▶ _Exercises to complete_
1. List every year that the biographical passage gives as a four-digit number, in the order they appear.
2. Turn the records, from their first line through the line with "habitat: Selvas Nubladas", into a Markdown table with the columns Nr and Line, skipping any blank lines.

▶ _Passage_
══════════════════════════════

He was, by now, a published author and president of the Oxford Union and a distinguished career lay before him.  He joined the Diplomatic Service in 1901 and was immediately sent to South Africa.  The country had a lasting effect on him and it was featured in some of his writings, an example being a novel called Prester John which was published in 1910.  On his return to London he became a partner in a publishing company and edited The Spectator magazine.  There was a possibility that he might join the law profession but this did not come to pass and, in 1907, he married the well-connected Susan Charlotte Grosvenor who would eventually bear him four children.

He became interested in Scottish Unionist politics in 1911 and he campaigned for a Borders seat on such policies as national insurance and women’s suffrage.  He hoped to see an end to the class divisions prevalent in Britain at that time.  As the First World War broke out he found himself writing for The Times as their war correspondent while continuing to work on his own fiction and poetry. This was the time when his most famous creation, the character Richard Hannay, made his bow in the acclaimed novel The Thirty Nine Steps, a book published in 1915.  Another book followed the year after and then Buchan enlisted into the Intelligence Corps, writing speeches for General Sir Douglas Haig.

══════════════════════════════

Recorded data
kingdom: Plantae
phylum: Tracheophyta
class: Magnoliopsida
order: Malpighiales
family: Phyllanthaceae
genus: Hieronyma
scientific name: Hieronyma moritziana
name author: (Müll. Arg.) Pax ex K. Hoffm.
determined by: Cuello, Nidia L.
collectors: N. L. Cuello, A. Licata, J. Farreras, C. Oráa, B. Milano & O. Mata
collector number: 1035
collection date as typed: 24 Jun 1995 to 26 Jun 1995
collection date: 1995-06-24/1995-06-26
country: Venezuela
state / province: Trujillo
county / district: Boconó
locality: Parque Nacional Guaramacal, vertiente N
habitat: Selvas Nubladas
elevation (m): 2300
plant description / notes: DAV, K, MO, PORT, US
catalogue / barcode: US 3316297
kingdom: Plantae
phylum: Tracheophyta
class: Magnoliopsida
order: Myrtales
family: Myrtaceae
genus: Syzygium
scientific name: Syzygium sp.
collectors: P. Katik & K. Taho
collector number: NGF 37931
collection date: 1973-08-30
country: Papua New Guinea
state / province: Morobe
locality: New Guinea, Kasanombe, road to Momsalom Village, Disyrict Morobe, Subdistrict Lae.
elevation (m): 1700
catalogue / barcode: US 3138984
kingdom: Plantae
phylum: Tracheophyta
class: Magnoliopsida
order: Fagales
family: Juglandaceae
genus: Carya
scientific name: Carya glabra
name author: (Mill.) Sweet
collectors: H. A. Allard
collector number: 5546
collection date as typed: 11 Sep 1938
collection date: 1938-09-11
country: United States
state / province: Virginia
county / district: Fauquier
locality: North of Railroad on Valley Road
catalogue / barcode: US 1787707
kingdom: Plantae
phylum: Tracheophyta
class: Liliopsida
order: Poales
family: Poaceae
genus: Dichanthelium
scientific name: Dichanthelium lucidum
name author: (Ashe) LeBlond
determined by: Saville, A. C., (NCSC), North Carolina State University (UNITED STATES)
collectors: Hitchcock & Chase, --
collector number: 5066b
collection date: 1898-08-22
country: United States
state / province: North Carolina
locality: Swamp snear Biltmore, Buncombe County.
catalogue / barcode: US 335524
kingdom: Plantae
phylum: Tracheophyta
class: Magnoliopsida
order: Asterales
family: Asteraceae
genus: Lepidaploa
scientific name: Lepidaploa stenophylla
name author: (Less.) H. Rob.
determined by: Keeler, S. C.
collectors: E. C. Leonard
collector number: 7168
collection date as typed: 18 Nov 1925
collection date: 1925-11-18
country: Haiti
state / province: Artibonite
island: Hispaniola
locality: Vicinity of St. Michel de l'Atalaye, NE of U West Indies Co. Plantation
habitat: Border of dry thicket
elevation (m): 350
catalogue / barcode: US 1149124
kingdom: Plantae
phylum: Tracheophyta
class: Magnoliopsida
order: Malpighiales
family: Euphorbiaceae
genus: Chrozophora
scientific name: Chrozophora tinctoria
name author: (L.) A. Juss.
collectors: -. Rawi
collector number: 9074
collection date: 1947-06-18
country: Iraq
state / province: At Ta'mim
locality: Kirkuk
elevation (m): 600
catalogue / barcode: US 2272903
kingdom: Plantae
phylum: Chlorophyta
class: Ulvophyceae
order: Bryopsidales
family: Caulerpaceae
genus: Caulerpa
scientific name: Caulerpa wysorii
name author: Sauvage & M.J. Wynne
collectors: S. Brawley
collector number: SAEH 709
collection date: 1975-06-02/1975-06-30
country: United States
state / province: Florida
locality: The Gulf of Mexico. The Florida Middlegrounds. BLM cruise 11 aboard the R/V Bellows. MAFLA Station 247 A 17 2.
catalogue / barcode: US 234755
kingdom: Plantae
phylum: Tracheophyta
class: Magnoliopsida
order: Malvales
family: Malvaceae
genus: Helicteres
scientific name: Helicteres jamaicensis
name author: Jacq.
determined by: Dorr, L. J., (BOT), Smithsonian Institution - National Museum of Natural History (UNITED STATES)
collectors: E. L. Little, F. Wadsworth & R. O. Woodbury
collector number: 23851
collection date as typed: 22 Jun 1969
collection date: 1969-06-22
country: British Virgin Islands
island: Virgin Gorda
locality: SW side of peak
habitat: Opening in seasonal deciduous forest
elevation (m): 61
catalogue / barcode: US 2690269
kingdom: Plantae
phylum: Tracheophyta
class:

══════════════════════════════

▶ _Solutions per task_
1. 1901, 1910, 1907, 1911, 1915

2.
| Nr | Line |
|---|---|
| 1 | kingdom: Plantae |
| 2 | phylum: Tracheophyta |
| 3 | class: Magnoliopsida |
| 4 | order: Malpighiales |
| 5 | family: Phyllanthaceae |
| 6 | genus: Hieronyma |
| 7 | scientific name: Hieronyma moritziana |
| 8 | name author: (Müll. Arg.) Pax ex K. Hoffm. |
| 9 | determined by: Cuello, Nidia L. |
| 10 | collectors: N. L. Cuello, A. Licata, J. Farreras, C. Oráa, B. Milano & O. Mata |
| 11 | collector number: 1035 |
| 12 | collection date as typed: 24 Jun 1995 to 26 Jun 1995 |
| 13 | collection date: 1995-06-24/1995-06-26 |
| 14 | country: Venezuela |
| 15 | state / province: Trujillo |
| 16 | county / district: Boconó |
| 17 | locality: Parque Nacional Guaramacal, vertiente N |
| 18 | habitat: Selvas Nubladas |